- Nonsense-mediated mRNA decay is a pathway that degrades an mRNA that has a nonsense mutation prior to the last exon.
- Surveillance systems check nucleic acids for errors. The term is used in several different contexts. One example is the system that degrades mRNAs that have nonsense mutations. Another is the set of systems that react to damage in the double helix. The common feature is that the system recognizes an invalid sequence or structure and triggers a response.
- Nonsense mutations cause mRNA to be degraded.
- Genes coding for the degradation system have been found in yeast and worm.
Another pathway for degradation is identified by nonsense-mediated mRNA decay. Figure 5.26 shows that the introduction of a nonsense mutation often leads to increased degradation of the mRNA. As may be expected from dependence on a termination codon, the degradation occurs in the cytoplasm. It may represent a quality control or surveillance system for removing nonfunctional mRNAs (for review see Hilleren and Parker, 1999).
The surveillance system has been studied best in yeast and C. elegans, but may also be important in animal cells. For example, during the formation of immunoglobulins and T cell receptors in cells of the immune system, genes are modified by somatic recombination and mutation (see 25 Immune diversity). This generates a significant number of nonfunctional genes, whose RNA products are disposed of by a surveillance system.
In yeast, the degradation requires sequence elements (called DSE) that are downstream of the nonsense mutation (Peltz, Brown, and Jacobson, 1993; Ruiz-Echevarria et al., 1998). The simplest possibility would be that these are destabilizing elements, and that translation suppresses their use. However, when translation is blocked, the mRNA is stabilized. This suggests that the process of degradation is linked to translation of the mRNA, or to the termination event in some direct way.
Genes that are required for the process have been identified in S. cerevisiae (upf loci) and C. elegans (smg loci) by identifying suppressors of nonsense-mediated degradation (Pulak and Anderson, 1993; Cui et al., 1995). Mutations in these genes stabilize aberrant mRNAs, but do not affect the stability of most wild-type transcripts. One of these genes is conserved in eukaryotes (upf1/smg2). It codes for an ATP-dependent helicase (an enzyme that unwinds double-stranded nucleic acids into single strands). This implies that recognition of the mRNA as an appropriate target for degradation requires a change in its structure (Weng, Czaplinski, and Peltz, 1996; Weng, Czaplinski, and Peltz, 1996).
Upf1 interacts with the release factors (eRF1 and eRF3) that catalyze termination, which is probably how it recognizes the termination event (Czaplinski et al., 1998). It may then "scan" the mRNA by moving toward the 3 end to look for the downstream sequence elements.

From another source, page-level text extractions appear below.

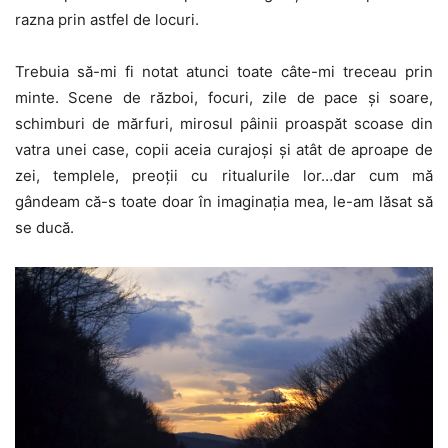
razna prin astfel de locuri.
Trebuia să-mi fi notat atunci toate câte-mi treceau prin
minte. Scene de război, focuri, zile de pace și soare,
schimburi de mărfuri, mirosul pâinii proaspăt scoase din
vatra unei case, copii aceia curajoși și atât de aproape de
zei, templele, preoții cu ritualurile lor…dar cum mă
gândeam că-s toate doar în imaginația mea, le-am lăsat să
se ducă.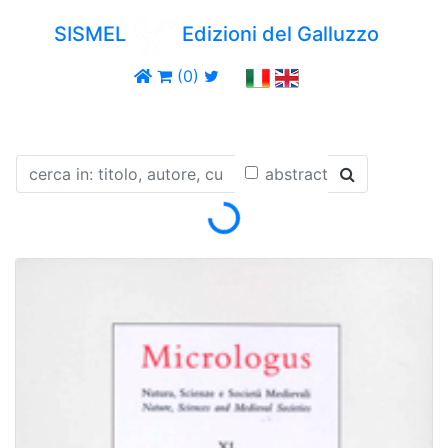
SISMEL
Edizioni del Galluzzo
(0)
abstract
Loading...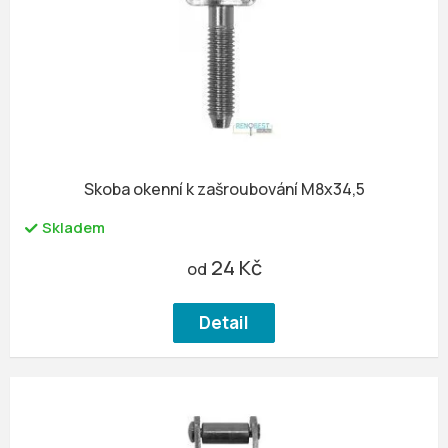
u
r
k
o
t
d
ů
u
k
t
ů
Skoba okenní k zašroubování M8x34,5
Skladem
24 Kč
od
Detail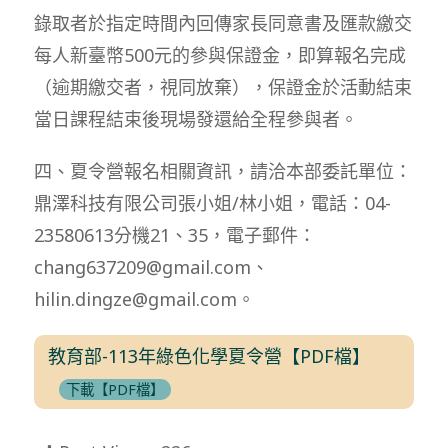
錄取者於指定時間內回傳家長同意書及匯款繳交
每人新臺幣500元的參與保證金，即算報名完成
（逾期繳交者，視同放棄），保證金於活動結束
當日課程結束後現場發還給全程參與者。
四、夏令營報名相關資訊，請洽本部委託單位：
鼎澤科技有限公司張小姐/林小姐，電話：04-
23580613分機21、35，電子郵件：
chang637209@gmail.com、
hilin.dingze@gmail.com。
教育部-113年綠色化學夏令營【PDF檔】
下載【PDF檔】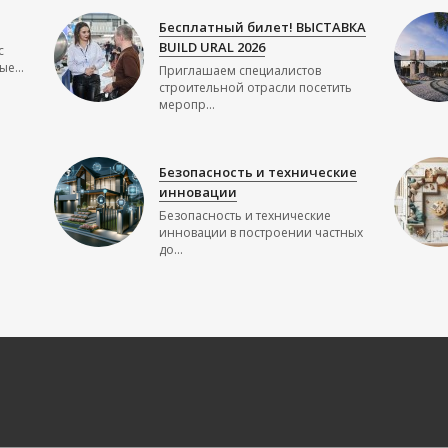
Бесплатный билет! ВЫСТАВКА
BUILD URAL 2026
с
е...
Приглашаем специалистов
строительной отрасли посетить
меропр...
Безопасность и технические
инновации
Безопасность и технические
инновации в построении частных
до...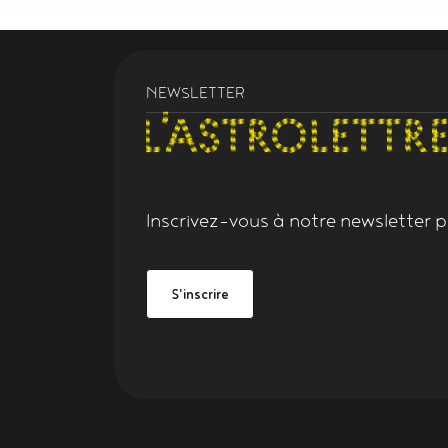
NEWSLETTER
Inscrivez-vous à notre
newsletter
po
Grand Figeac
be Grand Figeac
S'inscrire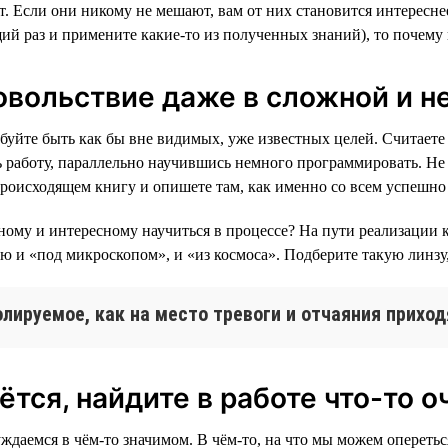
 Если они никому не мешают, вам от них становится интереснее
ий раз и примените какие-то из полученных знаний), то почему 
овольствие даже в сложной и н
обуйте быть как бы вне видимых, уже известных целей. Считаете
 работу, параллельно научившись немного программировать. Не з
происходящем книгу и опишете там, как именно со всем успешно
ному и интересному научиться в процессе? На пути реализации к
 и «под микроскопом», и «из космоса». Подберите такую линзу, 
олируемое, как на место тревоги и отчаяния прихо
ётся, найдите в работе что-то 
ждаемся в чём-то значимом. В чём-то, на что мы можем опереть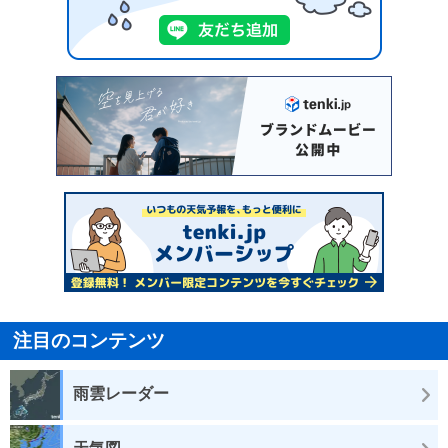
注目のコンテンツ
雨雲レーダー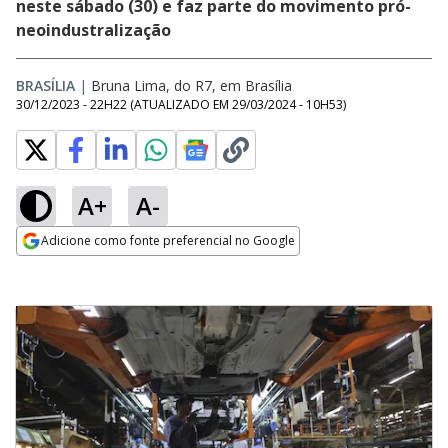
neste sábado (30) e faz parte do movimento pró-
neoindustralização
BRASÍLIA
|
Bruna Lima, do R7, em Brasília
30/12/2023 - 22H22
(ATUALIZADO EM
29/03/2024 - 10H53
)
A+
A-
Adicione como fonte preferencial no Google
Opens in new window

In mammalian cells, the surveillance system appears to work only on mutations located prior to the last exon—in other words, there must be an intron after the site of mutation. This suggests that the system requires some event to occur in the nucleus, before the introns are removed by splicing. One possibility is that proteins attach to the mRNA in the nucleus at the exon-exon boundary when a splicing event occurs (Le Hir, Moore, and Maquat, 2000). Figure 5.27 shows a general model for the operation of such a system. This is similar to the way in which an mRNA may be marked for export from the nucleus (see 24.10 Splicing is connected to export of mRNA). Attachment of a protein to the exon-exon junction creates a mark of the event that persists into the cytoplasm. Human homologues of the yeast Upf2,3 proteins may be involved in such a system (Lykke-Andersen, Shu, and Steitz, 2000). They bind specifically to mRNA that has been spliced.